Vaccini, farmacisti e Mmg a ministro: con nostro coinvolgimento sale copertura

Vaccini, farmacisti e Mmg a ministro: con nostro coinvolgimento sale copertura
«Abbiamo deciso di scrivere congiuntamente con Fimmg al Ministro della Salute per due motivi: togliere insieme ai medici di famiglia la cattiva informazione sui vaccini, di cui soffrono soprattutto le persone fragili, e costruire un'uniformità di comportamenti nel paese su tutto il percorso della vaccinazione».

Annarosa Racca presidente di Federfarma spiega a Farmacista33 il senso del comunicato congiunto con il segretario Fimmg Silvestro Scotti in cui si chiede un incontro al Ministro della Salute Beatrice Lorenzin, volto a valorizzare le figure del territorio nella realizzazione del piano vaccini da poco in vigore. Nella lettera congiunta c'è apprezzamento per la volontà del Governo e delle Regioni di ampliare la gamma delle vaccinazioni a disposizione degli assistiti e la platea dei soggetti interessati ma proprio per questo vanno valorizzate le due professioni, che molto possono fare «per favorire il ricorso alle vaccinazioni dei soggetti a rischio e degli assistiti cui tali prestazioni sono assicurate dal Ssn».

Per questo, «sono pienamente disponibili a collaborare non solo a campagne d'informazione che possano sfruttare la rete capillare di medici e farmacie, ma anche alla concreta attuazione delle campagne vaccinali». Per Racca l'opera di farmacie territoriali e medici di famiglia, primi presidi del servizio sanitario nazionale sul territorio, può aumentare la fiducia degli italiani verso le vaccinazioni. Oggi gli italiani sono confusi da notizie contrastanti, l'informazione quantitativamente è sovrapponibile tra sostenitori e nemici dei vaccini, pensiamo che sfruttando la rete di farmacie e mmg si possa invertire la tendenza. L'appello arriva al culmine del periodo influenzale che ha visto un maggior afflusso di anziani nei pronti soccorso con intasamenti in molte realtà e pazienti spesso complicati, e altrettanto spesso non vaccinati; e arriva mentre sul fronte pediatrico l'Istituto superiore di sanità comunica a gennaio un nuovo picco di morbillo superiore persino a quello dell'anno scorso: 238 casi in 15 regioni, di cui la maggior parte (83,2%) concentrati in Piemonte, Lombardia, Lazio e Toscana. «Distinguerei per il momento i vaccini della prima infanzia, in cui le mamme seguono un percorso di crescita con tappe obbligatorie, dall'antinfluenzale a soggetti oltre i 65 anni o a rischio. È su quest'ultima che si sono appuntate criticità, e a mio avviso aver tolto il vaccino dalla distribuzione sul territorio non è stata buona cosa. Significa aver trasferito nei centri vaccinali gli afflussi della popolazione, se portiamo la dispensazione dei vaccini in farmacia e la somministrazione a carico del medico di famiglia, è meglio. È anche vero che in questa materia auspichiamo una collaborazione con tutte le figure mediche del territorio, e tra esse i pediatri».

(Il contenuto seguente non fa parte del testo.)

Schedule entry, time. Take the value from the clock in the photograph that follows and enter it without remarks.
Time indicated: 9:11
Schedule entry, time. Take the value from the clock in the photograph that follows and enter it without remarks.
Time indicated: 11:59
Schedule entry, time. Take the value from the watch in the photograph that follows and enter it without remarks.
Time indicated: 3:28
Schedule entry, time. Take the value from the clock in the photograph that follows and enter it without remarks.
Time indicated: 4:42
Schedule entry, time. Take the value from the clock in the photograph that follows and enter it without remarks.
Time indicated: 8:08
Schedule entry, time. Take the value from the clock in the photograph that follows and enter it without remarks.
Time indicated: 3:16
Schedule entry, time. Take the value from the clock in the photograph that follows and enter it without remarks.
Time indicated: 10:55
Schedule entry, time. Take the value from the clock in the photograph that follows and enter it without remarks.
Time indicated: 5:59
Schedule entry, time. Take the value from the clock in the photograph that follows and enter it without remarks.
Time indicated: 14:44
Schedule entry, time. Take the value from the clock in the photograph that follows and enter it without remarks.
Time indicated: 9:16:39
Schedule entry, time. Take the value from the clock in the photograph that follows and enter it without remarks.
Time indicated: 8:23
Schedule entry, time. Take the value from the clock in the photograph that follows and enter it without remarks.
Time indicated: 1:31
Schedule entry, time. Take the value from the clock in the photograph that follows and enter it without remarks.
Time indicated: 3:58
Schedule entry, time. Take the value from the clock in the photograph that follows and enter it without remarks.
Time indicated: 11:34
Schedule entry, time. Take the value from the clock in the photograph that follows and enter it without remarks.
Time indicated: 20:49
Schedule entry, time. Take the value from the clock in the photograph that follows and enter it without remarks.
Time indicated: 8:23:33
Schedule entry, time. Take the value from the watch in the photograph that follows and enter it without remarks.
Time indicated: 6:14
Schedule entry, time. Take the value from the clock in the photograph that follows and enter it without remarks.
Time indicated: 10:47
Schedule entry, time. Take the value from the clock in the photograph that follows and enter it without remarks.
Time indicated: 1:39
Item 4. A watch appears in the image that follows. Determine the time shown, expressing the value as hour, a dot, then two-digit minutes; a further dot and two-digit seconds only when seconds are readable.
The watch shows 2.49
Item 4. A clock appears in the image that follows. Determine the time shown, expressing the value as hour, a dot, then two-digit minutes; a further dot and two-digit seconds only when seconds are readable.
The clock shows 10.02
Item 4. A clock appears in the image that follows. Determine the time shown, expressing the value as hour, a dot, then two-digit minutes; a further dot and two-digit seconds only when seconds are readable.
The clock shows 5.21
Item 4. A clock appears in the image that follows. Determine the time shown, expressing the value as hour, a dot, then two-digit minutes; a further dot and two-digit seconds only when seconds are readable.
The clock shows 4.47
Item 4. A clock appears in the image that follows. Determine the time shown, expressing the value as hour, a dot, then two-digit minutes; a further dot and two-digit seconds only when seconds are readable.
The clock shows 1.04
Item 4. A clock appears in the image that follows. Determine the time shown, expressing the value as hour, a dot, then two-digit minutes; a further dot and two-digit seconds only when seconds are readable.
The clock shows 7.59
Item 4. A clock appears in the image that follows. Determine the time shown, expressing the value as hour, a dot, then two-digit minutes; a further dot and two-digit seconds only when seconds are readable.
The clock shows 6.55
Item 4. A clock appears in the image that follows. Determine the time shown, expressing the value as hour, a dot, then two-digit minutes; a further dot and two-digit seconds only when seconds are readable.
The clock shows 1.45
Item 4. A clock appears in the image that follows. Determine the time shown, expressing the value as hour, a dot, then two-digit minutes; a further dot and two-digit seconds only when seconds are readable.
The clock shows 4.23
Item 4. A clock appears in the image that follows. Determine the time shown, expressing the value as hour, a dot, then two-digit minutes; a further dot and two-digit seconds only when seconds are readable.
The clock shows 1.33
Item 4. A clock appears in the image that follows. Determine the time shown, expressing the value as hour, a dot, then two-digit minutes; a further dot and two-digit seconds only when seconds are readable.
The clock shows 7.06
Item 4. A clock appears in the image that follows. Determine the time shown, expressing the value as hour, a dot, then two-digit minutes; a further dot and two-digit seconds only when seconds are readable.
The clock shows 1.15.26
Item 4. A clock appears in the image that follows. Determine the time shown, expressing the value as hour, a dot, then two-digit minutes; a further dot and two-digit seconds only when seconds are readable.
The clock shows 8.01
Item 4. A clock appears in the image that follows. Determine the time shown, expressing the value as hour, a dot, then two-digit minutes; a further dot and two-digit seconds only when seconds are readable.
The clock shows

C'è stata una progressiva spoliazione del territorio delle sue prerogative, in tema di vaccini? «Diciamo che come ogni cosa in sanità qui si va a macchia di leopardo, in molte regioni i vaccini antinfluenzali sono stati distribuiti direttamente, o non si è passati dalle farmacie per la distribuzione, in altre li si è distribuiti per conto. Ci vorrebbe uniformità nei comportamenti, e il paziente se ne gioverebbe, spesso l'anziano che vediamo smarrito di fronte a certa informazione. È questo l'argomento che ci ha convinti a scrivere insieme a Fimmg, oltre al fatto che insieme possiamo veicolare messaggi corretti».

Come funzionerebbe la nuova distribuzione? Sarebbe per conto con un modesto ricarico rispetto al prezzo pagato dall'Asl al produttore? «È prematuro anche perché partiamo da una programmazione variegata in ambito regionale. Noi dovremo essere competitivi, dare qualcosa in più; il Ssn ha deciso di dare di più ai cittadini e noi crediamo ce lasciando al territorio un ruolo importante avremo meno epidemie e meno ricoveri». Il segretario Fimmg Silvestro Scotti sottolinea che «affidare le nuove vaccinazioni ai distretti e lasciare fuori il territorio significa mettere a rischio il raggiungimento dei target di copertura. La prossimità è un fattore decisivo. Oggi la situazione è a macchia di leopardo, perché il 90% dei vaccini antiinfluenzali è somministrato dai medici di famiglia ma nell'antipneumococcica si arriva soltanto al 30% circa».